The ‘Esplanade des Amazones’ is a public square located in Cotonou, Benin. It is home to the ‘Amazon’, a 30metre high statue built in homage to the world’s only all-female army. These Amazons belonged to the Kingdom of Dahomey, a West African empire that existed from 1625 to 1894. How they came to be or what their original purpose was, is an unresolved quandary. Some sources claim that they were elephant hunters whose might was redirected to fighting neighbouring tribes and eventually the French. Other sources state that they served as royal guards to the almost erased Queen Tassi Hangbe.
According to historian Bienvenu Akoha, who ascribes to the latter version of events, she was the first Amazon. After being “silently installed” as the head of the military following the death of her twin brother King Akaba, she was publicly proclaimed Queen of Dahomey once she returned from her military campaigns. In her short reign (before she was ousted by her brother), Queen Hangbe empowered women to participate in activities they were traditionally barred from, including hunting. Over time she built an all-women battalion. The Dahomey Amazons were recruited and trained from a young age making them ruthless and “more efficient warriors” than men.
These warriors went on to serve the Kings that came after Queen Hangbe. One of them, King Gezo, who ruled over Dahomey from 1818 to 1858 officially integrated the Amazons into his army and installed Seh Dong Hong Beh as their leader. She is known for leading 6,000 female warriors in a war against the Egba fortress of Abeokuta in 1851. She not only took the fortress but also obtained slaves and decapitated the leader for refusing to acknowledge her because she was a female warrior. In 1882, Seh-Dong and the Amazons fought against French colonists over trading rights and won, despite having fewer arms. According to UNESCO, the Dahomey women’s army only became defunct when the Dahomey Kingdom fell at the end of the 19th century.
Cotonou’s Amazon Statue
This rich and unique history that was once on the brink of erasure has been immortalised in a bronze 30metre statue in Cotonou, the economic hub of Benin.
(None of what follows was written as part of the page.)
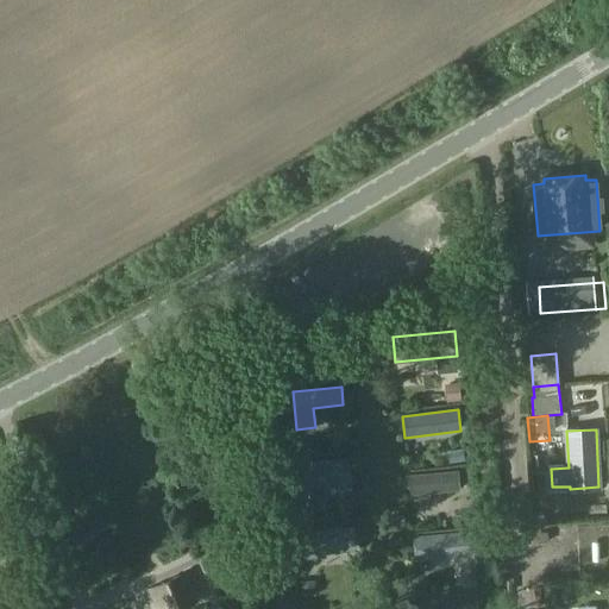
[(350,457),(290,464),(294,488),(352,482),(350,457)]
The Amazon in the statue wields a machete and a rifle reminiscent of their alleged motto, “Win or Die.”
As a way of reclaiming its past, and correcting biased historic accounts, Benin has used the example of Senegal’s Renaissance monument to pay homage and engrave the memory of the fearless women that protected and served their native land.
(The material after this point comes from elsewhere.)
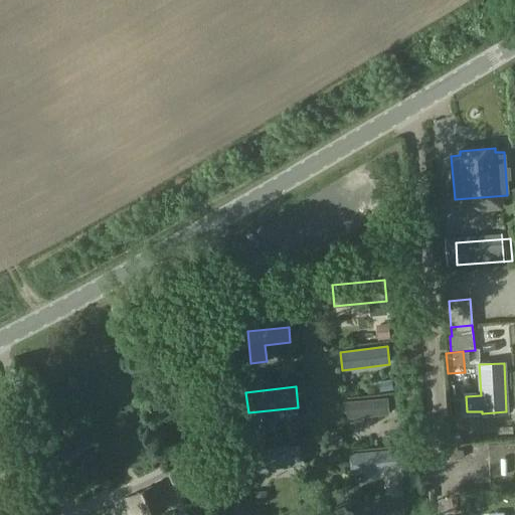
[(387,398),(347,401),(348,417),(388,414),(387,398)]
“The French made sure this history wasn’t known,” said Beninese economist Leonard Wantchekon, a professor of international affairs at Princeton University, to the Washington Post. “They said we were backward, that they needed to ‘civilize us,’ but they destroyed opportunities for women that existed nowhere else in the world.”
Alongside the restitution of historical treasures and the creation of Africa’s longest graffiti mural (a visual spectacle over 940 meters long that celebrates the rich history of Benin from the year 1150 to date), the statue is another valorisation of Benin’s history and culture and a tourism attraction that is true to the country’s identity.
On the other side of the pond…
American actor Viola Davis (a disappointing casting decision on account of her nationality, not her acting chops) is set to give what will hopefully be a stirring performance in “The Woman King.” Sony’s upcoming historical action epic was inspired by the events of the Kingdom of Dahomey and the legacies of the actual Dahomey Amazons. While Davis is likely to make us cringe with Hollywood’s standardised ‘African accent’, we are looking forward to watching the actual Africans in the ensemble, Thuso Mbedu (South Africa), Masali Baduza (South African), Chioma Antoinette Umeala (Nigeria), Makgotso Monyemorathoe (South Africa), Thando Dlomo (South Africa), Jimmy Odukoya (Nigeria), Tuks TAD Lungu (Zimbabwe), Sivuyile Ngesi (South African) and the Legend Angélique Kidjo.